彼女の過去の何がそう思わせるのか、今までそれを問うことを許してくれなかったけれど、彼女と過ごした少ない年月で、レオンはそう感じていた。
「君は敵を作る覚悟をした方がいいと思うんだ」
「敵?」
唐突に言ったレオンの言葉に驚いたのか、アドレアは周囲から顔を隠すそぶりも見せず、ただ目を丸くしてレオンのリードに身を任せている。
「心を許した味方を作るためには、誰かを敵に回す覚悟がいると思うよ。そうでなければ、本当の意味でその人の味方になれないし、なってももらえない」
「随分と哲学的ね」
「そうかな? そうかもしれない。でも、私は君の味方でいようと決めているから、君の敵は私の敵になる。
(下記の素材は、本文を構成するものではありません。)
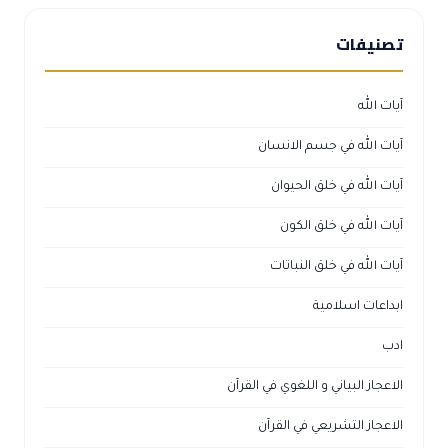
تصنيفات
آيات الله
آيات الله في جسم الانسان
آيات الله في خلق الحيوان
آيات الله في خلق الكون
آيات الله في خلق النباتات
ابداعات اسلامية
ادب
الاعجاز البياني و اللغوي في القرآن
الاعجاز التشريعي في القرآن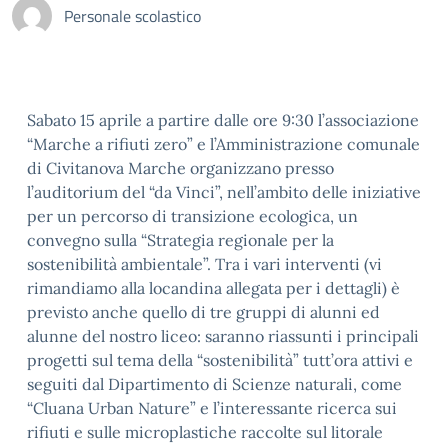
Personale scolastico
Sabato 15 aprile a partire dalle ore 9:30 l’associazione
“Marche a rifiuti zero” e l’Amministrazione comunale
di Civitanova Marche organizzano presso
l’auditorium del “da Vinci”, nell’ambito delle iniziative
per un percorso di transizione ecologica, un
convegno sulla “Strategia regionale per la
sostenibilità ambientale”. Tra i vari interventi (vi
rimandiamo alla locandina allegata per i dettagli) è
previsto anche quello di tre gruppi di alunni ed
alunne del nostro liceo: saranno riassunti i principali
progetti sul tema della “sostenibilità” tutt’ora attivi e
seguiti dal Dipartimento di Scienze naturali, come
“Cluana Urban Nature” e l’interessante ricerca sui
rifiuti e sulle microplastiche raccolte sul litorale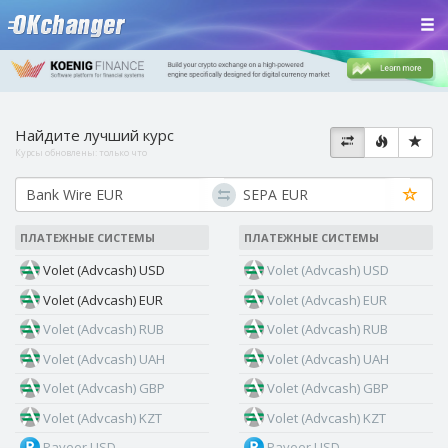
Найдите лучший курс
Курсы обновлены:
только что
ПЛАТЕЖНЫЕ СИСТЕМЫ
ПЛАТЕЖНЫЕ СИСТЕМЫ
Volet (Advcash) USD
Volet (Advcash) USD
Volet (Advcash) EUR
Volet (Advcash) EUR
Volet (Advcash) RUB
Volet (Advcash) RUB
Volet (Advcash) UAH
Volet (Advcash) UAH
Volet (Advcash) GBP
Volet (Advcash) GBP
Volet (Advcash) KZT
Volet (Advcash) KZT
Payeer USD
Payeer USD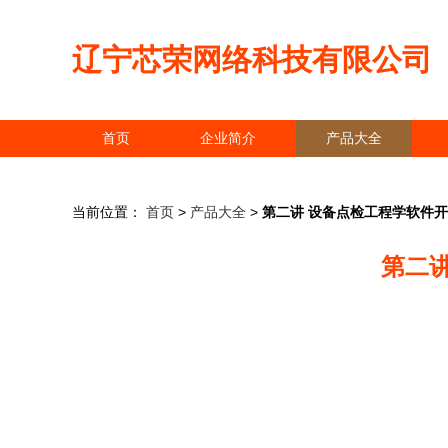
辽宁芯荣网络科技有限公司
首页
企业简介
产品大全
当前位置：
首页
>
产品大全
>
第二讲 设备点检工程学软件
第二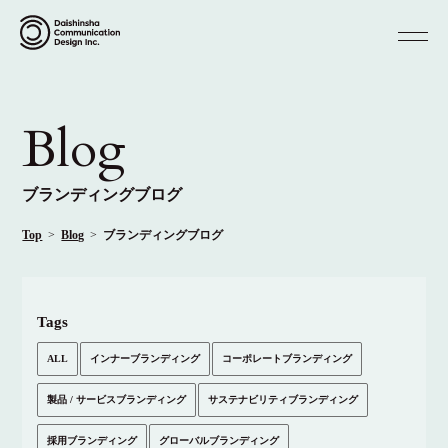
Blog
ブランディングブログ
Top
Blog
ブランディングブログ
Tags
ALL
インナーブランディング
コーポレートブランディング
製品 / サービスブランディング
サステナビリティブランディング
採用ブランディング
グローバルブランディング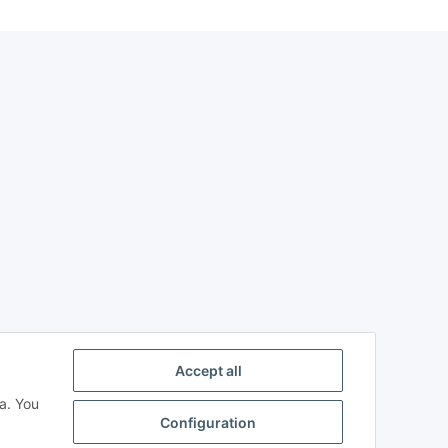
Accept all
a. You
Configuration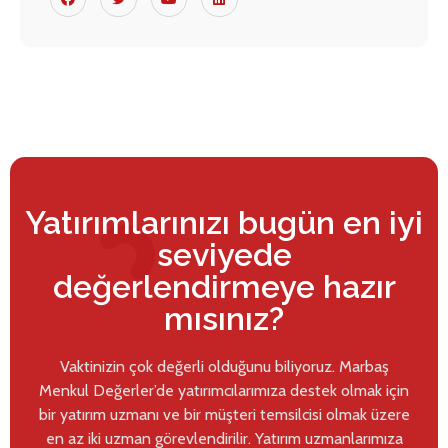
Yatırımlarınızı bugün en iyi
seviyede
değerlendirmeye hazır
mısınız?
Vaktinizin çok değerli olduğunu biliyoruz. Marbaş
Menkul Değerler’de yatırımcılarımıza destek olmak için
bir yatırım uzmanı ve bir müşteri temsilcisi olmak üzere
en az iki uzman görevlendirilir. Yatırım uzmanlarımıza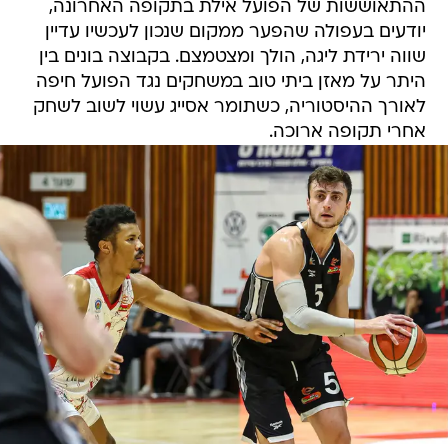
ההתאוששות של הפועל אילת בתקופה האחרונה,
יודעים בעפולה שהפער ממקום שנכון לעכשיו עדיין
שווה ירידת ליגה, הולך ומצטמצם. בקבוצה בונים בין
היתר על מאזן ביתי טוב במשחקים נגד הפועל חיפה
לאורך ההיסטוריה, כשתומר אסייג עשוי לשוב לשחק
אחרי תקופה ארוכה.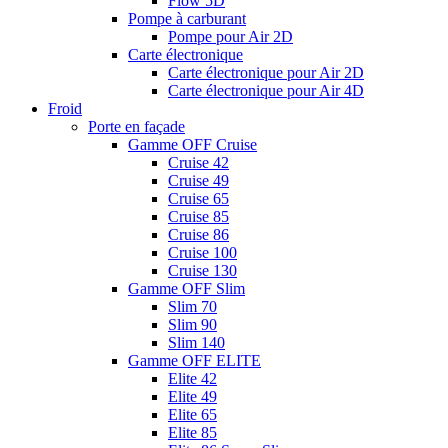
Flow 5D
Pompe à carburant
Pompe pour Air 2D
Carte électronique
Carte électronique pour Air 2D
Carte électronique pour Air 4D
Froid
Porte en façade
Gamme OFF Cruise
Cruise 42
Cruise 49
Cruise 65
Cruise 85
Cruise 86
Cruise 100
Cruise 130
Gamme OFF Slim
Slim 70
Slim 90
Slim 140
Gamme OFF ELITE
Elite 42
Elite 49
Elite 65
Elite 85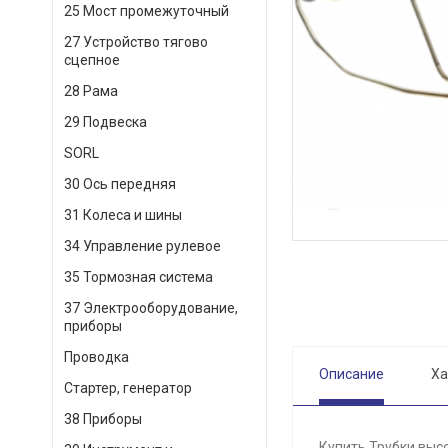
25 Мост промежуточный
27 Устройство тягово
сцепное
28 Рама
29 Подвеска
SORL
30 Ось передняя
31 Колеса и шины
34 Управление рулевое
35 Тормозная система
37 Электрооборудование,
приборы
Проводка
Описание
Ха
Стартер, генератор
38 Приборы
Купить Трубки высо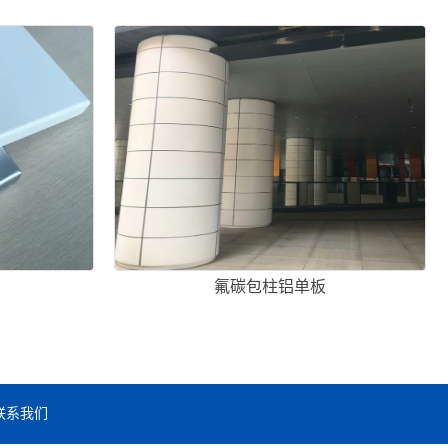
板
氟碳包柱铝单板
联系我们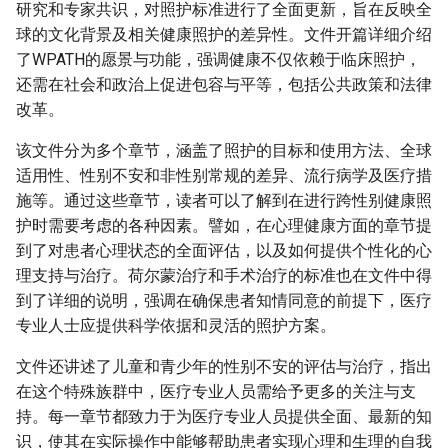
研究和专家共识，对照护标准进行了全面更新，旨在反映全
球的文化背景及相关健康照护的差异性。文件开篇详细介绍
了WPATH的愿景与功能，强调健康不仅依赖于临床照护，
还需在社会和政治上促进包容与平等，包括公共政策和法律
改革。
该文件分为多个章节，涵盖了照护的目标和使用方法、全球
适用性、性别不安和非性别常规的差异、流行病学及医疗措
施等。通过这些章节，读者可以了解到在进行跨性别健康照
护时需要考虑的各种因素。譬如，在心理健康方面的章节提
到了对患者心理状态的全面评估，以及如何提供个性化的心
理支持与治疗。荷尔蒙治疗和手术治疗的标准也在文件中得
到了详细的说明，强调在确保患者知情同意的前提下，医疗
专业人士应提供科学依据和灵活的照护方案。
文件还讲述了儿童和青少年的性别不安的评估与治疗，指出
在这个特殊族群中，医疗专业人员需给予更多的关注与支
持。每一章节都致力于为医疗专业人员提供全面、最新的知
识，使其在实际操作中能够帮助患者实现心理和生理的自我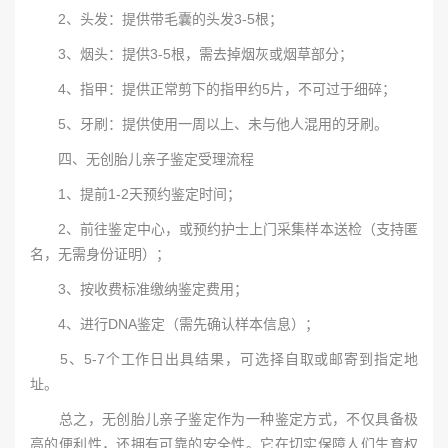
2、头发：提供带毛囊的头发3-5根；
3、烟头：提供3-5根，需去掉烟灰或烟草部分；
4、指甲：提供正常剪下的指甲约5片，不可过于细碎；
5、牙刷：提供使用一周以上、未与他人混用的牙刷。
四、无创胎儿亲子鉴定受理流程
1、提前1-2天预约鉴定时间；
2、前往鉴定中心，或预约护士上门采集样本送检（支持匿
名，无需身份证明）；
3、按收费标准缴纳鉴定费用；
4、进行DNA鉴定（需先确认样本信息）；
5、5-7个工作日出具结果，可选择自取或邮寄到指定地
址。
总之，无创胎儿亲子鉴定作为一种鉴定方式，不仅具备极
高的便利性，还拥有可靠的安全性。它在切实保障人们生育权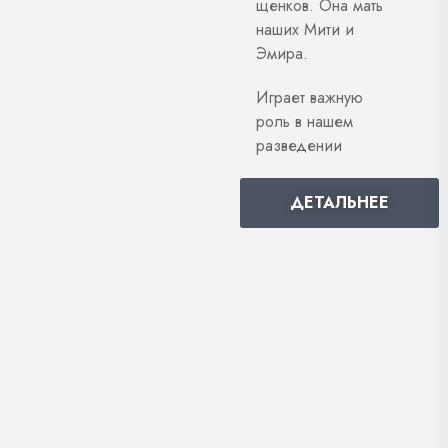
щенков. Она мать
наших Мити и
Эмира.
Играет важную
роль в нашем
разведении
ДЕТАЛЬНЕЕ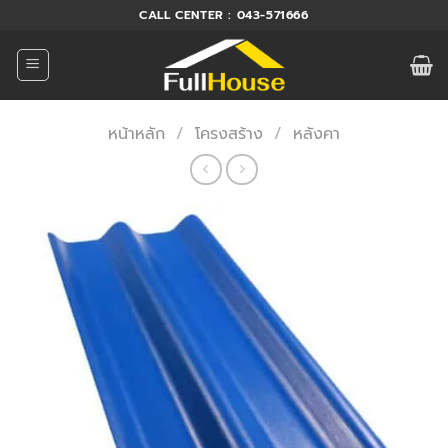
ข้าม
CALL CENTER : 043-571666
ไป
ยัง
เนื้อหา
หน้าหลัก
/
โครงสร้าง
/
หลังคา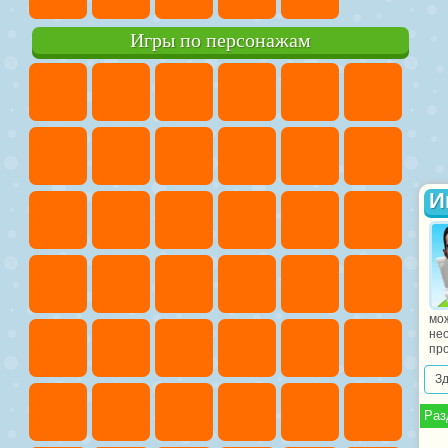
Игры по персонажам
И
мо
нео
про
З
Раз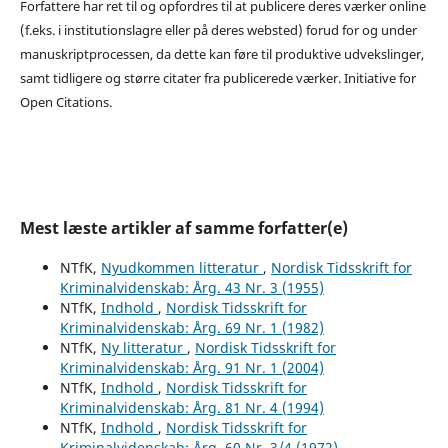
Forfattere har ret til og opfordres til at publicere deres værker online
(f.eks. i institutionslagre eller på deres websted) forud for og under
manuskriptprocessen, da dette kan føre til produktive udvekslinger,
samt tidligere og større citater fra publicerede værker. Initiative for
Open Citations.
Mest læste artikler af samme forfatter(e)
NTfK,
Nyudkommen litteratur
,
Nordisk Tidsskrift for
Kriminalvidenskab: Årg. 43 Nr. 3 (1955)
NTfK,
Indhold
,
Nordisk Tidsskrift for
Kriminalvidenskab: Årg. 69 Nr. 1 (1982)
NTfK,
Ny litteratur
,
Nordisk Tidsskrift for
Kriminalvidenskab: Årg. 91 Nr. 1 (2004)
NTfK,
Indhold
,
Nordisk Tidsskrift for
Kriminalvidenskab: Årg. 81 Nr. 4 (1994)
NTfK,
Indhold
,
Nordisk Tidsskrift for
Kriminalvidenskab: Årg. 60 Nr. 3/4 (1972)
私はそれでいいと思っている。もし私が誰も敵に回したくないというなら、アドレアが誰かと敵対した時に、私は中立でいないといけないだろう? そんなやつを本当の意味で信用できるかい?」
「それは......たしかにそうかもしれない。でも、敵を作るなんて」
「自ら敵を作りに行く必要はないよ。ただ、アドレアが真の友人を得難いと思っているのは、そこを恐れているからなんじゃないかと思って。アドレアだって、常にストラーテン侯爵家の模範的淑女である必要はない。私の前ではそうしないように、その範囲をアドレアは広げていいんだ」
アドレアが自分だけに心を許してくれるというのも、嬉しいことではある。
しかしアドレアがその閉鎖的な状況を望まない以上、レオンは状況打破に協力したかった。
彼女はいつだって、ストラーテン家の長女として完璧でありすぎる。それが枷となって彼女は動けずにいる。だから、その背をレオンは押すのだ。
「それにルークは、君の友人なんだろう?」
「それはそうよ。だってルークは……そっか……やっぱり、私はストラーテン家の娘という立場にこだわっていたのかしら……」
レオンの言葉に考え込むアドレアはそれでもダンスに迷いは見せなかった。長年の訓練が、彼女がたとえ考え事をしていても完璧なステップを踏ませるのだろう。
曲が終焉を迎え、二人はダンスを終えた。二人で踊っていることがあまりにも自然だったため忘れていたが、割れんばかりの拍手によって、これが代表舞踏だったと気づかされた。
二人は笑顔で生徒に向かって礼を取り、ダンスホールから下がった。それを見て、他の生徒たちがいっせいにホールに入っていく。
そんな中、生徒たちの動きに乗らず、まっすぐにこちらに向かってくる人影があった。
「アドレア嬢。踊っていただけますか?」
快活な笑みを浮かべてアドレアを誘ったのはルークだ。
アドレアは嬉しそうに笑顔を浮かべ、そして、やや迷った様子でレオンを見た。
「行っておいで。私のことは気にせずに」
「……ありがとう」
これがルークでなかったら、先ほどの話をした直後でさえ、アドレアを引き渡せたか分からなかった。世界を広げてほしいと願いつつ、男と密着されるのは嫌だ。
しかし、さすがにいくらなんだってレオンも、ルークと踊ることを禁止するほど狭量ではないつもりだ。見た目はどうあれルークは女なのだ。この場にいる男パートを踊る人間の中で、最も安全といってもいい。
そう、快く二人のダンスを見ていられるつもりだったのだ。曲が始まり、二人が踊りだすまでは。